Twenty-nine percent of all voters said they were “much more likely” to support a candidate if they said they opposed Trump, and 20 percent said they were somewhat more likely.
Support for Trump’s candidacy is particularly troubling for women. Almost half of the 522 women polled (43 percent) said they would be much less likely to vote for a candidate who backs Trump, and 20 percent of Republican women said supporting Trump would also make them less likely to vote for a candidate.

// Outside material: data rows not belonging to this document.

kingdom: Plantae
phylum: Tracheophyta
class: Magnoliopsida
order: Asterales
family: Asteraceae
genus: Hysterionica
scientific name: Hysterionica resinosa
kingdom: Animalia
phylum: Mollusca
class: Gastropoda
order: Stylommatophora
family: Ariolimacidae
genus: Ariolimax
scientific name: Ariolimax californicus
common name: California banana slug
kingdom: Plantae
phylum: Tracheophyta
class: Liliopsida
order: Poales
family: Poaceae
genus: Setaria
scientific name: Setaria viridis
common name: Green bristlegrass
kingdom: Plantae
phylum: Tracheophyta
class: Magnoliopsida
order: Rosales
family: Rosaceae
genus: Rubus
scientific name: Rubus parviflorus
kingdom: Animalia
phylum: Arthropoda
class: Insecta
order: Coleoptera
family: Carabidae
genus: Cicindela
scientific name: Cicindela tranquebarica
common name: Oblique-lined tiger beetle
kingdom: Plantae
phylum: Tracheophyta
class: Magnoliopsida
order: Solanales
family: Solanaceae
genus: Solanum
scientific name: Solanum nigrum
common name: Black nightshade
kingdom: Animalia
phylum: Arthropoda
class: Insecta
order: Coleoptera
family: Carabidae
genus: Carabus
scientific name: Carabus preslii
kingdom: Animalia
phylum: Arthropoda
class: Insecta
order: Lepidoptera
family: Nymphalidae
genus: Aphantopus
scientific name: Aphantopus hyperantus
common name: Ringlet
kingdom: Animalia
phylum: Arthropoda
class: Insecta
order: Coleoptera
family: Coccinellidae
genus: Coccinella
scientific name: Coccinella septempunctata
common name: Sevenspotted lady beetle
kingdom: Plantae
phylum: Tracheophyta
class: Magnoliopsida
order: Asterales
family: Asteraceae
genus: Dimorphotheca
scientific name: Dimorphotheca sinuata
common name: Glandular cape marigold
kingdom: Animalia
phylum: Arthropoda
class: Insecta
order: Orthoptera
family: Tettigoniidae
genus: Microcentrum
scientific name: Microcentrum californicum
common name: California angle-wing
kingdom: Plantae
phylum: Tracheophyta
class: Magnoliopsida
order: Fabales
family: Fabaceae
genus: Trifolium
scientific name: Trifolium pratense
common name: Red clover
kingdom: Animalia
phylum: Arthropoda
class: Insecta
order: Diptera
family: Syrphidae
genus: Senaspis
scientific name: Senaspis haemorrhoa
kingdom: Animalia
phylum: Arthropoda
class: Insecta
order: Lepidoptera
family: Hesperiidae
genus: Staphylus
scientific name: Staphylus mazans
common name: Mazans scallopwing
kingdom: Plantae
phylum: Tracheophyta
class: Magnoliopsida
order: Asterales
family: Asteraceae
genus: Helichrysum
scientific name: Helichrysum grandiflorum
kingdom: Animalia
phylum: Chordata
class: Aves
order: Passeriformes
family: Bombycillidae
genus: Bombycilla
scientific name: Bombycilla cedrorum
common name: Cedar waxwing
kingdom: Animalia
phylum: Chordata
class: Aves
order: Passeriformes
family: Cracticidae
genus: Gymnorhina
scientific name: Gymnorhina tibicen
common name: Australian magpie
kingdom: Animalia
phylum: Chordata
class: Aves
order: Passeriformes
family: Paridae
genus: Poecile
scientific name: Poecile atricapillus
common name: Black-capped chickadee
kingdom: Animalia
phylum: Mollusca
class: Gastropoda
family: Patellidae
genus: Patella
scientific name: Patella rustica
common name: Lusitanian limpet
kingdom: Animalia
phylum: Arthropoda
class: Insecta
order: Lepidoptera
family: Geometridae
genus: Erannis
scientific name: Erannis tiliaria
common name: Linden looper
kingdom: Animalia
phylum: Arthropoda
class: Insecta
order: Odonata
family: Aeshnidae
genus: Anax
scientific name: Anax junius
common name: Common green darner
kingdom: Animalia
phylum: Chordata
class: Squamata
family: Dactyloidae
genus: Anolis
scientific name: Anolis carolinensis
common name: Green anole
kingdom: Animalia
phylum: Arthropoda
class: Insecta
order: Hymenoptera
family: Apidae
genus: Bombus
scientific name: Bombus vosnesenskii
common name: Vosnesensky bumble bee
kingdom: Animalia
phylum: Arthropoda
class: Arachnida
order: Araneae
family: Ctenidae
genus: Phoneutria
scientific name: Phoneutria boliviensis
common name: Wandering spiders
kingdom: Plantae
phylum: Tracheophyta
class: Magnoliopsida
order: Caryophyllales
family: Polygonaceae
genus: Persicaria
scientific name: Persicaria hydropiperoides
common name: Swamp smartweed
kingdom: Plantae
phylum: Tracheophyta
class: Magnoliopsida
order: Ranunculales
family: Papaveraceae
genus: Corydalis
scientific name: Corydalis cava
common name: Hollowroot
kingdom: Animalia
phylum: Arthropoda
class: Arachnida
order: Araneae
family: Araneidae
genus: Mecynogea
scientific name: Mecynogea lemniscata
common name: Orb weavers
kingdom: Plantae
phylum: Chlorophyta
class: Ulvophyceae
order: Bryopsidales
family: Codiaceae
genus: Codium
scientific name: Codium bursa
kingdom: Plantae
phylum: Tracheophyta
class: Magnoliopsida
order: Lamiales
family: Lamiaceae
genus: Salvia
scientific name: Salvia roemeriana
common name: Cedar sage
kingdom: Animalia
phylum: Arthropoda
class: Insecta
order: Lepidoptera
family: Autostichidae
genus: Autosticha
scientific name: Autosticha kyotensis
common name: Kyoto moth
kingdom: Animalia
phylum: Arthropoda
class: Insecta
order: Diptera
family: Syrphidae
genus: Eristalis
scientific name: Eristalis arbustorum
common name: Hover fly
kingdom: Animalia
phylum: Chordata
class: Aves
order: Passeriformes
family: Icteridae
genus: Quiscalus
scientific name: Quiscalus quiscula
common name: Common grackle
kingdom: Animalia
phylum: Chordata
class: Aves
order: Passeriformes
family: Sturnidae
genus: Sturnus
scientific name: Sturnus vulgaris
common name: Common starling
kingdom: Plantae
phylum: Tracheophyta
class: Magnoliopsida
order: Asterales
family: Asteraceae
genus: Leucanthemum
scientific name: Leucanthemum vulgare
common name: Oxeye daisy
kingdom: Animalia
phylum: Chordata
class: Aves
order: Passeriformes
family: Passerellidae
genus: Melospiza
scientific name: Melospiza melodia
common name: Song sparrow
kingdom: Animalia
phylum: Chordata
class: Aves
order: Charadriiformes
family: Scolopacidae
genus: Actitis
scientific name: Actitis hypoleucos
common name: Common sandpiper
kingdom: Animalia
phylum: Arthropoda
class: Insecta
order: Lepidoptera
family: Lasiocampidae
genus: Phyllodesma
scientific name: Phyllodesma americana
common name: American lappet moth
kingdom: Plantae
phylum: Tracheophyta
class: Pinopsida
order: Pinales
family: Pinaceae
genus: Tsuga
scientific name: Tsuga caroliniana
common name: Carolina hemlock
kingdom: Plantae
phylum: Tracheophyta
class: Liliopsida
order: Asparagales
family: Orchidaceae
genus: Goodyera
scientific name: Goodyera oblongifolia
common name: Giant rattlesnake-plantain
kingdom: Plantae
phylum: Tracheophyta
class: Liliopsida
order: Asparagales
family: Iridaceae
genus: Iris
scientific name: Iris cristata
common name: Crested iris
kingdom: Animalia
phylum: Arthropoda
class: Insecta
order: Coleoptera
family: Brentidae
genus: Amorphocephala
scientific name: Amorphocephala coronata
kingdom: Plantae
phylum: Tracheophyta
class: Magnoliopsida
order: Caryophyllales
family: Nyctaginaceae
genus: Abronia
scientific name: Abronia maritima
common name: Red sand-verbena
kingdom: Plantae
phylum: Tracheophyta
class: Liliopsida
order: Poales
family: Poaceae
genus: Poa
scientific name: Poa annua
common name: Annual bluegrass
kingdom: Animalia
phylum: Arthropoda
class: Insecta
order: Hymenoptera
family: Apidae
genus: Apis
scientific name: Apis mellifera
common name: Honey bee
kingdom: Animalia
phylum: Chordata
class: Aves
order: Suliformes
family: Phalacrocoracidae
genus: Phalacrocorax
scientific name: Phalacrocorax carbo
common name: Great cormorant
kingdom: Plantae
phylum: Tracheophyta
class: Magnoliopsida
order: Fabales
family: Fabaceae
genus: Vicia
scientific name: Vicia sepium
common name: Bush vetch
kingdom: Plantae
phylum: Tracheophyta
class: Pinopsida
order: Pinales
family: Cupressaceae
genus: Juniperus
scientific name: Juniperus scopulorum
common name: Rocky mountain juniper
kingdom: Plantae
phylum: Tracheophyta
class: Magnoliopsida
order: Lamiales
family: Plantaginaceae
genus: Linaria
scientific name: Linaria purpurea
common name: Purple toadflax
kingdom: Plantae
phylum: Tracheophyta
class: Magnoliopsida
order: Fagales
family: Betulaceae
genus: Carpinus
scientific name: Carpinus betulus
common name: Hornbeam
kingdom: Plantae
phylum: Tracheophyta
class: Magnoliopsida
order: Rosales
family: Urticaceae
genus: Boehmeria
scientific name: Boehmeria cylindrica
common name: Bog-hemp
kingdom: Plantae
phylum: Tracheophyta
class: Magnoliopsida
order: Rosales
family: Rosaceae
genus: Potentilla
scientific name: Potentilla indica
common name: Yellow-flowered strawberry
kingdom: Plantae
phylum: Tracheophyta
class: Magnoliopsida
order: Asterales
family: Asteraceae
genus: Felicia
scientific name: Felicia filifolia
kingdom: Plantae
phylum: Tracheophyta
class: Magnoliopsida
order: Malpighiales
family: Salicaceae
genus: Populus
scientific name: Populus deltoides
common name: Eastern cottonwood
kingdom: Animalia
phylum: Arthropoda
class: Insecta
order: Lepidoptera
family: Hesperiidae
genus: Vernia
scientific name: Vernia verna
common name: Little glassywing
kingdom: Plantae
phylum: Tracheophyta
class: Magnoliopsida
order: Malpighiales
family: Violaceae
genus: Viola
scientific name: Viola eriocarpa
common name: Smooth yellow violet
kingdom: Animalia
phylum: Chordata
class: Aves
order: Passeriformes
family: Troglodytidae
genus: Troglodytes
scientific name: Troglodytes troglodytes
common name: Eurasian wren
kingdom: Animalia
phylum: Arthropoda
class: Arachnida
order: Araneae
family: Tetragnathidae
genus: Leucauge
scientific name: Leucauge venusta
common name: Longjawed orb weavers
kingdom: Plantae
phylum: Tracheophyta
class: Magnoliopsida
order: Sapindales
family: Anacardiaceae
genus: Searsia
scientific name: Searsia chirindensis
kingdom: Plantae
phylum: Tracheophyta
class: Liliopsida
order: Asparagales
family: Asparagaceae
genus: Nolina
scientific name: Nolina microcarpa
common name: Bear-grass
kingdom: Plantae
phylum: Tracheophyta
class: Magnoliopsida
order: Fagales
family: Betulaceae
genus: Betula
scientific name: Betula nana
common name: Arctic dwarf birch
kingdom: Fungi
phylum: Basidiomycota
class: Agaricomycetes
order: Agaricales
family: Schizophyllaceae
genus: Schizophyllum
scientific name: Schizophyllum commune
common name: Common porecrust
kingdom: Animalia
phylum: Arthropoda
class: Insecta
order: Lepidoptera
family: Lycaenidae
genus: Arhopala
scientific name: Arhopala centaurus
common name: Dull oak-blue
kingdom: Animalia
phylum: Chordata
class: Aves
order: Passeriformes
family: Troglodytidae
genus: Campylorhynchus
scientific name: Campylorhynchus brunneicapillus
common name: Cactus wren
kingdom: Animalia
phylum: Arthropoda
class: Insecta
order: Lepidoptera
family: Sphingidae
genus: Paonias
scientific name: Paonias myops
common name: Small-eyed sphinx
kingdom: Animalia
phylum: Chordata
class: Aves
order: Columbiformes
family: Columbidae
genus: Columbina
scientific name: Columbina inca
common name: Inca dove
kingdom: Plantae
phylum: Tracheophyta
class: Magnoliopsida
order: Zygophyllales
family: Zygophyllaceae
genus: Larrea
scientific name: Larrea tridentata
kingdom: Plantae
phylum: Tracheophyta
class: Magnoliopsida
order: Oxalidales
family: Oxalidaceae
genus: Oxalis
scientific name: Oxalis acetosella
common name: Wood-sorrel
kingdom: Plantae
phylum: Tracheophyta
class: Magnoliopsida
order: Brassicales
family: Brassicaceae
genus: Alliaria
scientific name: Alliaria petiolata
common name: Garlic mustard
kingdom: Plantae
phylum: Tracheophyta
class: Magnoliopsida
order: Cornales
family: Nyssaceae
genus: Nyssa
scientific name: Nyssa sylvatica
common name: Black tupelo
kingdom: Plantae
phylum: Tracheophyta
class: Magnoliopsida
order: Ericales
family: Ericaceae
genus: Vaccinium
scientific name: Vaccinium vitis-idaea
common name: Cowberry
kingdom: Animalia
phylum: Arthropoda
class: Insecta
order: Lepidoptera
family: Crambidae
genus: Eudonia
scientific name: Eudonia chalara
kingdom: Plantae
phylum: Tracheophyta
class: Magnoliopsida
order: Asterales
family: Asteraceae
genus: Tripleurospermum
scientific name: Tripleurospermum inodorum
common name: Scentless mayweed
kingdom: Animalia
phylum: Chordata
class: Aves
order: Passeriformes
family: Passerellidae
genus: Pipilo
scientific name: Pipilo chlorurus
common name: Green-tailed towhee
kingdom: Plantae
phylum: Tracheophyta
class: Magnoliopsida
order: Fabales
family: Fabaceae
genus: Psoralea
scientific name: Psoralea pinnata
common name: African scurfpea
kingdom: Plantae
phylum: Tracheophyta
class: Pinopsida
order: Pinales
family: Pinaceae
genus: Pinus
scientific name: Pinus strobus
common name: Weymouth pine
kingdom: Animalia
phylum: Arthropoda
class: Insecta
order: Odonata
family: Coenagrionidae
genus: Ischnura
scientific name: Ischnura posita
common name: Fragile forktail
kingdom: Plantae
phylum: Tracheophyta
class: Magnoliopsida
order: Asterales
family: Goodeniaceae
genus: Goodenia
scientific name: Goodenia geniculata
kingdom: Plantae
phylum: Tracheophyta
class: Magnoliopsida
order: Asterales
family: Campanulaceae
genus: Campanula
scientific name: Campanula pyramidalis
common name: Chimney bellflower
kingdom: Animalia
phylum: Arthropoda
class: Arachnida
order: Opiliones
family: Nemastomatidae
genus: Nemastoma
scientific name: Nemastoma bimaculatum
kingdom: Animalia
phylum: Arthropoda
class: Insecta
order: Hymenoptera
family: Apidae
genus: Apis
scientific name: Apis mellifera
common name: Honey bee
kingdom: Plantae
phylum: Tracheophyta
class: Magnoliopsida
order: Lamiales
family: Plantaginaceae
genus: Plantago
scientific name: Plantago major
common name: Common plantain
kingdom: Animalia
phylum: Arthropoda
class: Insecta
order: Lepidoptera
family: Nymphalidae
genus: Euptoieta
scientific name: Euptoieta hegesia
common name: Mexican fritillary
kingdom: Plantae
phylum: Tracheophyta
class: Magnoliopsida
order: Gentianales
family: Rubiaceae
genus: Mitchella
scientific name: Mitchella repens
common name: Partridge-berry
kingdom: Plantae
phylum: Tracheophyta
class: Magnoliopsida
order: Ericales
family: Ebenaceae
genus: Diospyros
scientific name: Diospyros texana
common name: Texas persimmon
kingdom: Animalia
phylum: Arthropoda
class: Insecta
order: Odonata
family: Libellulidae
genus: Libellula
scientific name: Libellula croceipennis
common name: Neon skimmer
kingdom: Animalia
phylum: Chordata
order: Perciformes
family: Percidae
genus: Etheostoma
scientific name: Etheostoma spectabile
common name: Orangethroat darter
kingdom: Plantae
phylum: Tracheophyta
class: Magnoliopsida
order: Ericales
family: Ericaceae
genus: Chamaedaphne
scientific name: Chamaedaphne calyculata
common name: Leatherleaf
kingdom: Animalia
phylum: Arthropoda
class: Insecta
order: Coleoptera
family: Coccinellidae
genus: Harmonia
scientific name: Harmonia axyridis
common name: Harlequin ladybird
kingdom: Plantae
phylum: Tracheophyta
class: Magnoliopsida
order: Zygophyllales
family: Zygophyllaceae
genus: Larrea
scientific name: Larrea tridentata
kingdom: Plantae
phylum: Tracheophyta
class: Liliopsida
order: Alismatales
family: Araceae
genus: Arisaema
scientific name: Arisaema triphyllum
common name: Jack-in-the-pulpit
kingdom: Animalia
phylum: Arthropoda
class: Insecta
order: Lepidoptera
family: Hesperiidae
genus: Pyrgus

Meanwhile-- going back to the con artist aspect of Trump-- Greg Ip, writing for the Wall Street Journal Friday wonders whether Republican voters even care that almost nothing that Trump says about economic matters adds up. Trump, he wrote, "would slash taxes by trillions of dollars, leave entitlements alone, boost spending on infrastructure and defense, and, claims an advisor, deliver a budget surplus of $4.5 trillion to $7 trillion. There is no credible way to reconcile these claims. Mr. Trump’s proposals will, if enacted, dramatically raise the debt, not decrease it, much less produce a surplus. Politically, though, it doesn’t appear to matter. As Mr. Trump understands well, voters care a lot less than wonks and journalists do about policy details." Ip then points out that Trump changes his positions virtually "at will to neutralize his rivals’ lines of attack. In others, this would be called flip-flopping or prevarication. To Mr. Trump’s supporters, it’s candor." He adds that "[a]ll politicians make conflicting promises on the campaign trail. The question is, once in office, which prevails? Mr. Trump is a populist, not a movement conservative. His instinct will be to give his political base what it wants, not what conservative wonks prescribe. That means lower taxes and no change to entitlements. And if that drives up debt? If it doesn’t bother voters, it probably won’t bother him."